Mia heads to Billy's home, not finding the horse. Billy tells her that the horse had to be put down, to which Mia responds by breaking down in tears. Billy invites Mia to relocate with him to Cardiff. Mia returns home to pack for the trip, and, despite their coldness, joins Joanne and her sister in synchronised dancing to Nas' "Life's a Bitch". Mia and Billy depart for Wales after Mia is embraced by Tyler.

==Cast==
- Katie Jarvis as Mia Williams
- Kierston Wareing as Joanne Williams
- Michael Fassbender as Connor O'Reily
- Rebecca Griffiths as Tyler Williams
- Harry Treadaway as Billy
- Sydney Mary Nash as Keira O'Reily
- Sarah Bayes as Keely

==Production==
Katie Jarvis, who plays Mia, had no prior acting experience. She was cast for the film after one of Arnold's casting assistants saw her arguing with her boyfriend in Tilbury Town railway station, which is the station featured in the film.

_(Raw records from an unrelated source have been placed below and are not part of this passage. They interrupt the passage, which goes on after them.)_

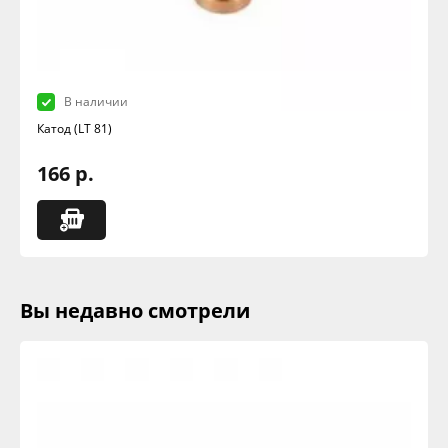
В наличии
Катод (LT 81)
166 р.
Вы недавно смотрели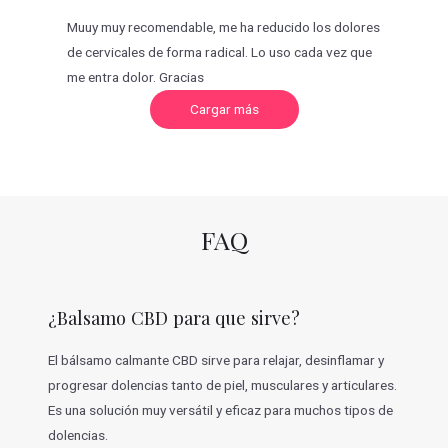
Muuy muy recomendable, me ha reducido los dolores
de cervicales de forma radical. Lo uso cada vez que
me entra dolor. Gracias
C
Cargar más
a
r
g
a
r
m
á
s
v
FAQ
a
l
o
r
a
c
¿Balsamo CBD para que sirve?
i
o
n
e
El bálsamo calmante CBD sirve para relajar, desinflamar y
s
progresar dolencias tanto de piel, musculares y articulares.
Es una solución muy versátil y eficaz para muchos tipos de
dolencias.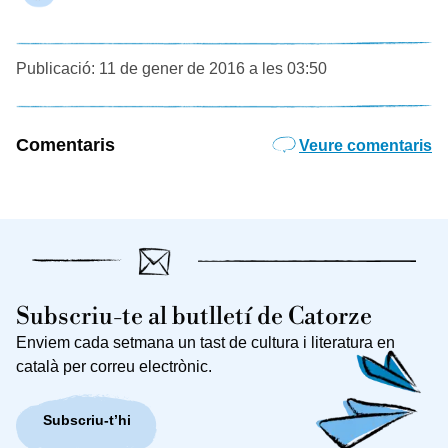
Publicació: 11 de gener de 2016 a les 03:50
Comentaris
Veure comentaris
Subscriu-te al butlletí de Catorze
Enviem cada setmana un tast de cultura i literatura en
català per correu electrònic.
Subscriu-t’hi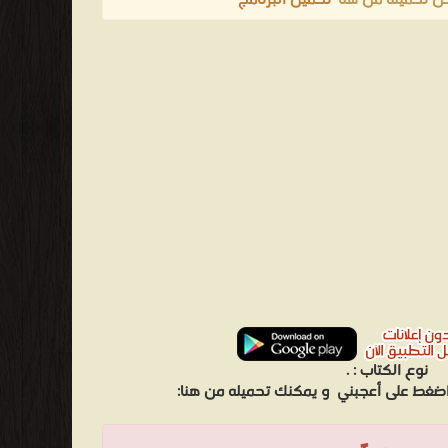
ن تحميلة من هنا '
تحميل البرنامج
'
نوع الكتاب :
.
 اضغط على أعجبني
و يمكنك تحميله من هنا: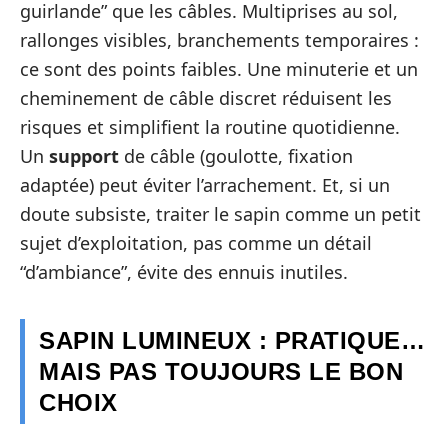
guirlande” que les câbles. Multiprises au sol,
rallonges visibles, branchements temporaires :
ce sont des points faibles. Une minuterie et un
cheminement de câble discret réduisent les
risques et simplifient la routine quotidienne.
Un
support
de câble (goulotte, fixation
adaptée) peut éviter l’arrachement. Et, si un
doute subsiste, traiter le sapin comme un petit
sujet d’exploitation, pas comme un détail
“d’ambiance”, évite des ennuis inutiles.
SAPIN LUMINEUX : PRATIQUE…
MAIS PAS TOUJOURS LE BON
CHOIX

Principal photography began 28 July 2008 over the course of six weeks, and was filmed in chronological order. Actors were unaware of their characters' trajectories through the film due to only being provided relevant sections of the script at a time.

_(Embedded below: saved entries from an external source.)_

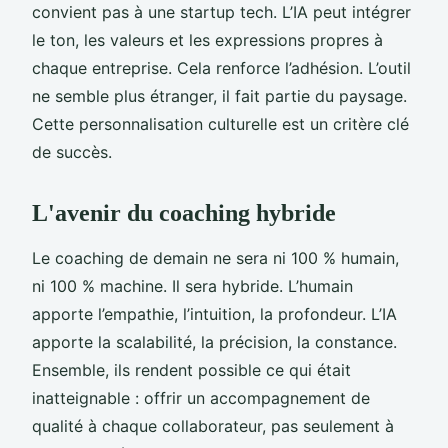
convient pas à une startup tech. L’IA peut intégrer
le ton, les valeurs et les expressions propres à
chaque entreprise. Cela renforce l’adhésion. L’outil
ne semble plus étranger, il fait partie du paysage.
Cette personnalisation culturelle est un critère clé
de succès.
L'avenir du coaching hybride
Le coaching de demain ne sera ni 100 % humain,
ni 100 % machine. Il sera hybride. L’humain
apporte l’empathie, l’intuition, la profondeur. L’IA
apporte la scalabilité, la précision, la constance.
Ensemble, ils rendent possible ce qui était
inatteignable : offrir un accompagnement de
qualité à chaque collaborateur, pas seulement à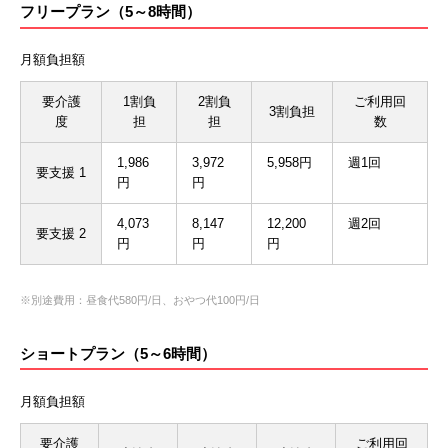
フリープラン（5～8時間）
月額負担額
要介護
1割負
2割負
ご利用回
3割負担
度
担
担
数
1,986
3,972
5,958円
週1回
要支援 1
円
円
4,073
8,147
12,200
週2回
要支援 2
円
円
円
※別途費用：昼食代580円/日、おやつ代100円/日
ショートプラン（5～6時間）
月額負担額
要介護
ご利用回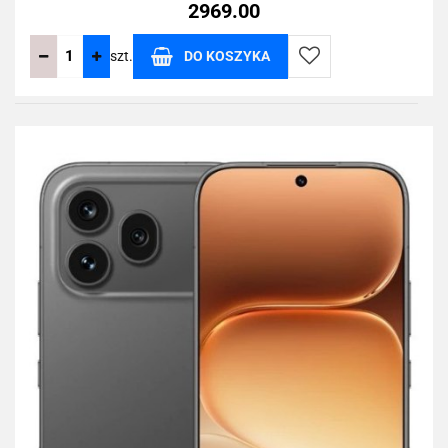
2969.00
szt.
DO KOSZYKA
Do
przechowalni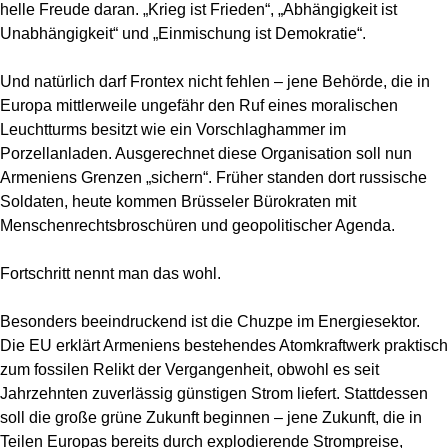
helle Freude daran. „Krieg ist Frieden“, „Abhängigkeit ist
Unabhängigkeit“ und „Einmischung ist Demokratie“.
Und natürlich darf Frontex nicht fehlen – jene Behörde, die in
Europa mittlerweile ungefähr den Ruf eines moralischen
Leuchtturms besitzt wie ein Vorschlaghammer im
Porzellanladen. Ausgerechnet diese Organisation soll nun
Armeniens Grenzen „sichern“. Früher standen dort russische
Soldaten, heute kommen Brüsseler Bürokraten mit
Menschenrechtsbroschüren und geopolitischer Agenda.
Fortschritt nennt man das wohl.
Besonders beeindruckend ist die Chuzpe im Energiesektor.
Die EU erklärt Armeniens bestehendes Atomkraftwerk praktisch
zum fossilen Relikt der Vergangenheit, obwohl es seit
Jahrzehnten zuverlässig günstigen Strom liefert. Stattdessen
soll die große grüne Zukunft beginnen – jene Zukunft, die in
Teilen Europas bereits durch explodierende Strompreise,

Location filming took place on the now-partially demolished Mardyke Estate in Havering, in the town of Tilbury, and on the A13.

==Music==
Music features prominently in the film. The song Mia uses at her audition is "California Dreamin'", as covered by Bobby Womack (1968). Characters in the film dance to the song "Me & U" by Cassie and the video for Down 4 U by Ja Rule and Ashanti is shown on screen. Other songs include "Jah Rule (w/ Paul St. Hilaire)" by Rhythm & Sound (Album: W/The Artists), "Life's a Bitch" by Nas, "Just to Get a Rep" by Gang Starr, "Cool Down the Pace" by Gregory Isaacs, "Your House" by Steel Pulse, "Juice" by Eric B and Rakim, "Baby girl" by Wiley, "Show Me Love" (Stonebridge Club Mix) by Robin S, "Get Up Offa That Thing" by James Brown, "In The Fading Light" by New Device, and "Original Nuttah" by Shy FX & UK Apache.

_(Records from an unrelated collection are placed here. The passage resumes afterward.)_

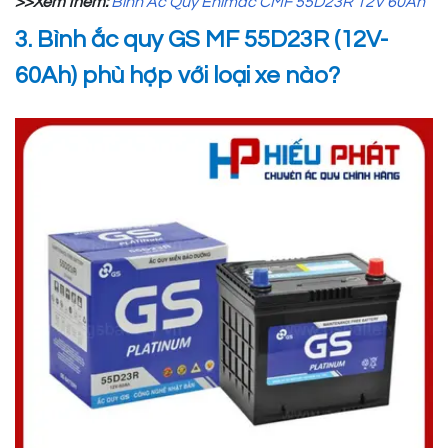
>>Xem thêm:
Bình Ắc Quy Enimac CMF 55D23R 12V 60Ah
3. Bình ắc quy GS MF 55D23R (12V-
60Ah) phù hợp với loại xe nào?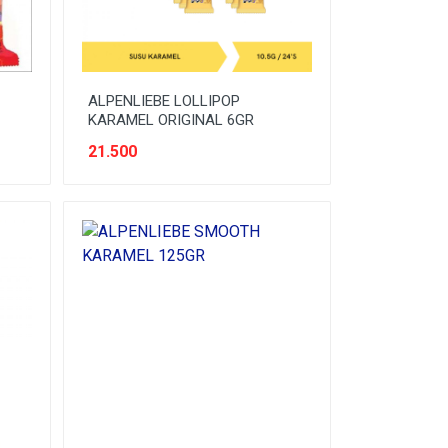
ALPENLIEBE LOLLIPOP
KARAMEL ORIGINAL 6GR
21.500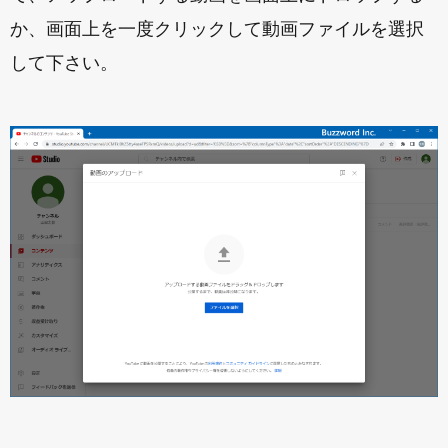
か、画面上を一度クリックして動画ファイルを選択
して下さい。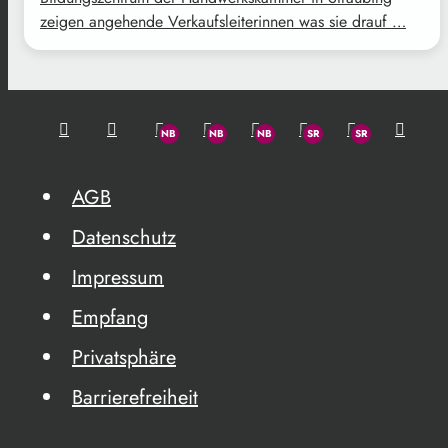
zeigen angehende Verkaufsleiterinnen was sie drauf …
AGB
Datenschutz
Impressum
Empfang
Privatsphäre
Barrierefreiheit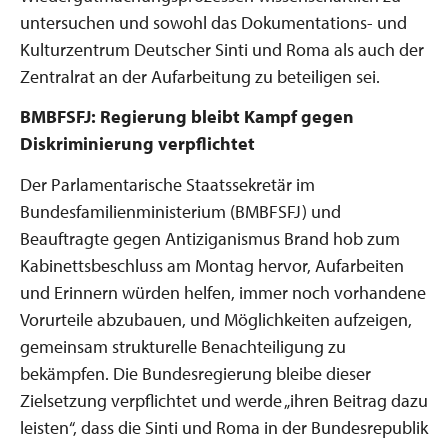
untersuchen und sowohl das Dokumentations- und
Kulturzentrum Deutscher Sinti und Roma als auch der
Zentralrat an der Aufarbeitung zu beteiligen sei.
BMBFSFJ: Regierung bleibt Kampf gegen
Diskriminierung verpflichtet
Der Parlamentarische Staatssekretär im
Bundesfamilienministerium (BMBFSFJ) und
Beauftragte gegen Antiziganismus Brand hob zum
Kabinettsbeschluss am Montag hervor, Aufarbeiten
und Erinnern würden helfen, immer noch vorhandene
Vorurteile abzubauen, und Möglichkeiten aufzeigen,
gemeinsam strukturelle Benachteiligung zu
bekämpfen. Die Bundesregierung bleibe dieser
Zielsetzung verpflichtet und werde „ihren Beitrag dazu
leisten“, dass die Sinti und Roma in der Bundesrepublik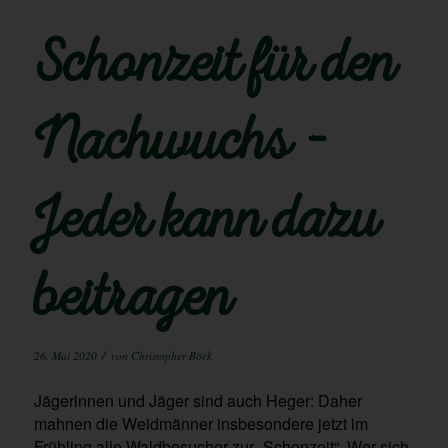
Schonzeit für den
Nachwuchs –
Jeder kann dazu
beitragen
/
26. Mai 2020
von
Christopher Böck
Jägerinnen und Jäger sind auch Heger: Daher
mahnen die Weidmänner insbesondere jetzt im
Frühling alle Waldbesucher zur „Schonzeit“. Wer sich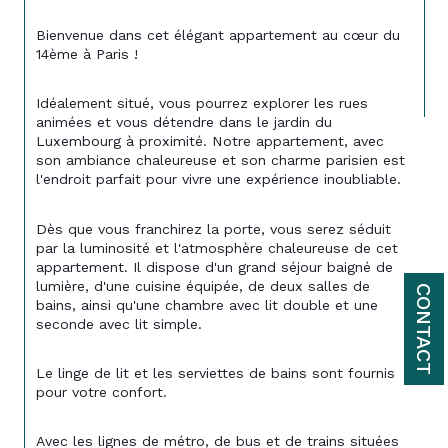
Bienvenue dans cet élégant appartement au cœur du 
14ème à Paris !
Idéalement situé, vous pourrez explorer les rues 
animées et vous détendre dans le jardin du 
Luxembourg à proximité. Notre appartement, avec 
son ambiance chaleureuse et son charme parisien est 
l'endroit parfait pour vivre une expérience inoubliable.
Dès que vous franchirez la porte, vous serez séduit 
par la luminosité et l'atmosphère chaleureuse de cet 
appartement. Il dispose d'un grand séjour baigné de 
lumière, d'une cuisine équipée, de deux salles de 
CONTACT
bains, ainsi qu'une chambre avec lit double et une 
seconde avec lit simple. 
Le linge de lit et les serviettes de bains sont fournis 
pour votre confort.
Avec les lignes de métro, de bus et de trains situées 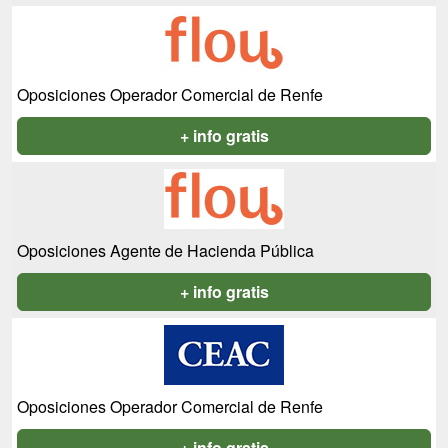
Oposiciones Operador Comercial de Renfe
+ info gratis
Oposiciones Agente de Hacienda Pública
+ info gratis
Oposiciones Operador Comercial de Renfe
+ info gratis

The film has no non-diegetic music; the entire soundtrack consists of songs and music played by characters within the narrative.

==Release==
===Distribution===
The film had its world premiere at the Cannes Film Festival on 14 May 2009. Curzon Artificial Eye and IFC Films acquired United Kingdom and United States distribution rights to the film respectively. The film went onto screen at the Edinburgh International Film Festival, Karlovy Vary Film Festival, Telluride Film Festival, and the Toronto International Film Festival. The film was released in the United Kingdom on 11 September 2009. It was then released in the United States on 15 January 2010.

===Home media===
A new high-definition digital transfer of the film was released on DVD and Blu-ray by The Criterion Collection in February 2011. Extras include three short films by director Andrea Arnold: Milk (1998), Dog (2001), and the Oscar-winning Wasp (2003).

==Reception==
===Box office===
Fish Tank was released domestically on 11 September 2009 taking £103,180 on its first weekend and a total of £332,488. As of 15 June 2010, the film earned $374,675 in the United States and $1,612,034 elsewhere, bringing the worldwide total to $1,986,709.

===Critical response===
Rotten Tomatoes reports that 91% of critics reviewed the film positively, based on a sample of 151 reviews, with an average rating of 7.9/10. The consensus states "Cannes Jury Prize-winner Fish Tank is gritty British realism at its very best, with flawless performances from newcomer Kate Jarvis, and Michael Fassbender." On Metacritic the film has a score of 81 out of 100 from 31 critic reviews, indicating “universal acclaim”. The New Yorkers David Denby writes, "Fish Tank may begin as a patch of lower-class chaos, but it turns into a commanding, emotionally satisfying movie, comparable to such youth-in-trouble classics as The 400 Blows". Sofia Coppola has named Fish Tank as one of her favourite films of all time. In 2025, it was ranked number 91 on The New York Times list of the 100 Best Movies of the 21st Century.